The British car industry has been written off before. It now faces its biggest challenge since the 1970s.
UK auto production dropped by a fifth in the first half of the year and investment plunged 70% as carmakers spent money on Brexit contingency plans instead of the technology they need to survive the disruption reshaping the global industry.
Falling global demand for cars meant less work for British factories and the 168,000 people they employ. But Britain’s lurch towards the EU exit is also hurting output and costing hundreds of millions of dollars.
The dire figures from the UK Society of Motor Manufacturers and Traders come days after the group’s CEO issued a stark warning to Prime Minister Boris Johnson: Leaving the European Union without a deal on October 31 could doom the British car industry.
“A no-deal Brexit presents an existential threat to our industry,” Mike Hawes wrote in a letter to the new prime minister. “We are highly integrated with Europe, and a no-deal Brexit would result in huge tariff costs and disruption that would threaten production.”
Carmakers have already spent £300 million ($365 million) to mitigate the risks from a disorderly exit, according to SMMT. That’s more than three times the £90 million ($110 million) they invested in the first six months of the year. In recent years, annual investment has totaled £2.7 billion ($3.3 billion).
“Today’s figures are the result of global instability compounded by ongoing fear of ‘no deal’,” Hawes said in a statement on Wednesday. “This fear is causing investment to stall, as hundreds of millions of pounds are diverted … money that would be better spent tackling technological and environmental challenges.”

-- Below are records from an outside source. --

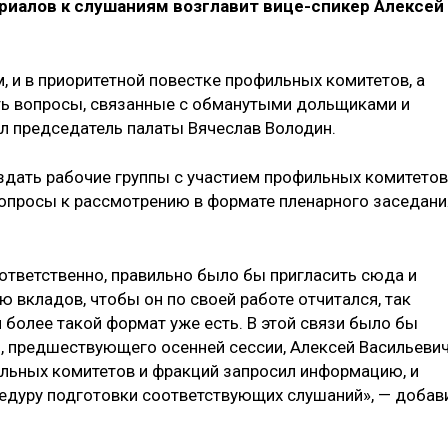
риалов к слушаниям возглавит вице-спикер Алексей
м, и в приоритетной повестке профильных комитетов, а
ть вопросы, связанные с обманутыми дольщиками и
л председатель палаты Вячеслав Володин.
дать рабочие группы с участием профильных комитетов
опросы к рассмотрению в формате пленарного заседани
оответственно, правильно было бы пригласить сюда и
ю вкладов, чтобы он по своей работе отчитался, так
м более такой формат уже есть. В этой связи было бы
, предшествующего осенней сессии, Алексей Васильеви
фильных комитетов и фракций запросил информацию, и
едуру подготовки соответствующих слушаний», — добав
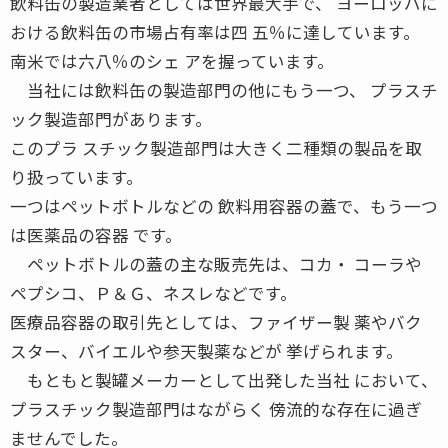
飲料缶の製造業者としては世界最大手で、 ヨーロッパに
おける飲料缶の市場占有率は四 五％に達しています。
南米では六八％のシェ アを握っています。
当社には飲料缶の製造部門の他にもう一つ、 プラスチ
ック製造部門があります。
このプラ スチック製造部門は大きく二種類の製品を取
り扱っています。
一つはペットボトルなどの 飲料用容器の蓋で、もう一つ
は医薬品の容器 です。
ペットボトルの蓋の主な販売先は、コカ・ コーラや
ペプシコ、Ｐ＆Ｇ、ネスレなどです。
医療品容器の取引先としては、ファイザー製 薬やバク
スター、バイエルや参天製薬などが 挙げられます。
もともと製罐メーカーとして出発した当社 において、
プラスチック製造部門はながらく 傍流的な存在に過ぎ
ませんでした。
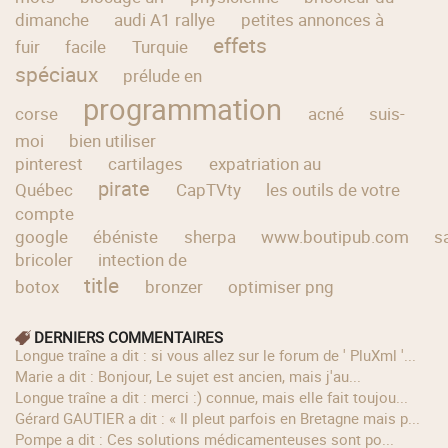
dimanche
audi A1 rallye
petites annonces à
effets
fuir
facile
Turquie
spéciaux
prélude en
programmation
corse
acné
suis-
moi
bien utiliser
pinterest
cartilages
expatriation au
pirate
Québec
CapTVty
les outils de votre
compte
google
ébéniste
sherpa
www.boutipub.com
s
bricoler
intection de
title
botox
bronzer
optimiser png
DERNIERS COMMENTAIRES
longue traîne a dit : si vous allez sur le forum de ' PluXml '...
Marie a dit : Bonjour, Le sujet est ancien, mais j'au...
longue traîne a dit : merci :) connue, mais elle fait toujou...
Gérard GAUTIER a dit : « Il pleut parfois en Bretagne mais p...
Pompe a dit : Ces solutions médicamenteuses sont po...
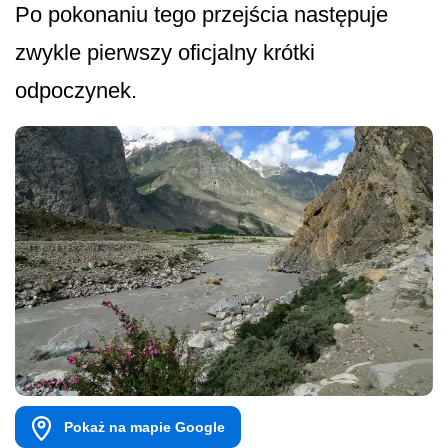
Po pokonaniu tego przejścia następuje
zwykle pierwszy oficjalny krótki
odpoczynek.
Pokaż na mapie Google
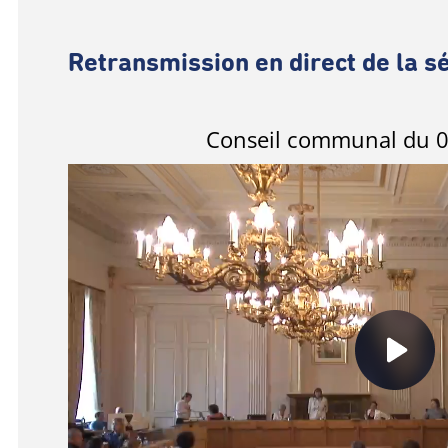
Retransmission en direct de la s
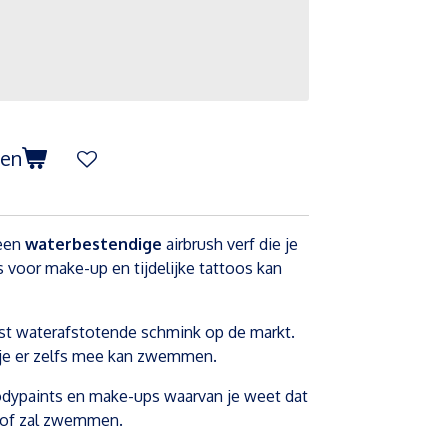
gen
 een
waterbestendige
airbrush verf die je
 voor make-up en tijdelijke tattoos kan
est waterafstotende schmink op de markt.
t je er zelfs mee kan zwemmen.
bodypaints en make-ups waarvan je weet dat
, of zal zwemmen.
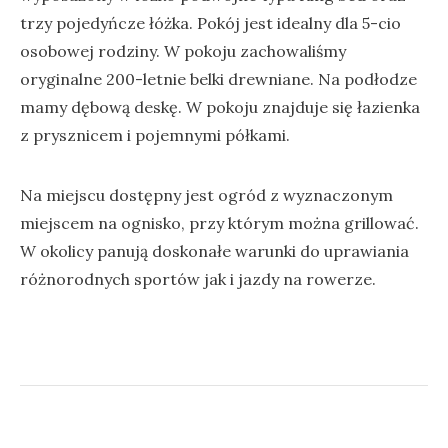
trzy pojedyńcze łóżka. Pokój jest idealny dla 5-cio
osobowej rodziny. W pokoju zachowaliśmy
oryginalne 200-letnie belki drewniane. Na podłodze
mamy dębową deskę. W pokoju znajduje się łazienka
z prysznicem i pojemnymi półkami.
Na miejscu dostępny jest ogród z wyznaczonym
miejscem na ognisko, przy którym można grillować.
W okolicy panują doskonałe warunki do uprawiania
różnorodnych sportów jak i jazdy na rowerze.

Production has declined for 13 consecutive months because of weak demand in key markets and temporary factory closures that were pulled forward in anticipation of Brexit.
But that’s nothing compared to disruption that would be caused if Johnson follows through on his threat to leave the European Union without a deal, ending tariff-free trade with a market that takes 57% of British car exports. That would snarl the supply chains that carmakers depend on, disrupt production and erode profit margins that are already razor thin.
According to SMMT, tariffs alone would cost £4.5 billion ($5.5 billion) a year. It estimates the industry would lose £50,000 ($63,300) a minute.
Saved by Japan
The UK carmaking industry has faced long odds before, only to be revived with help from savvy political maneuvering that convinced Japanese carmakers that they could use Britain as a base to sell cars into the European Union’s vast unified market.
British brands struggled to compete with foreign rivals throughout the 1970s, when the industry produced cars of dubious quality and companies suffered from protracted battles with labor unions. Difficulties continued even after the industry was partly nationalized in 1975 under British Leyland, a company that was kept afloat with billions of pounds provided by taxpayers.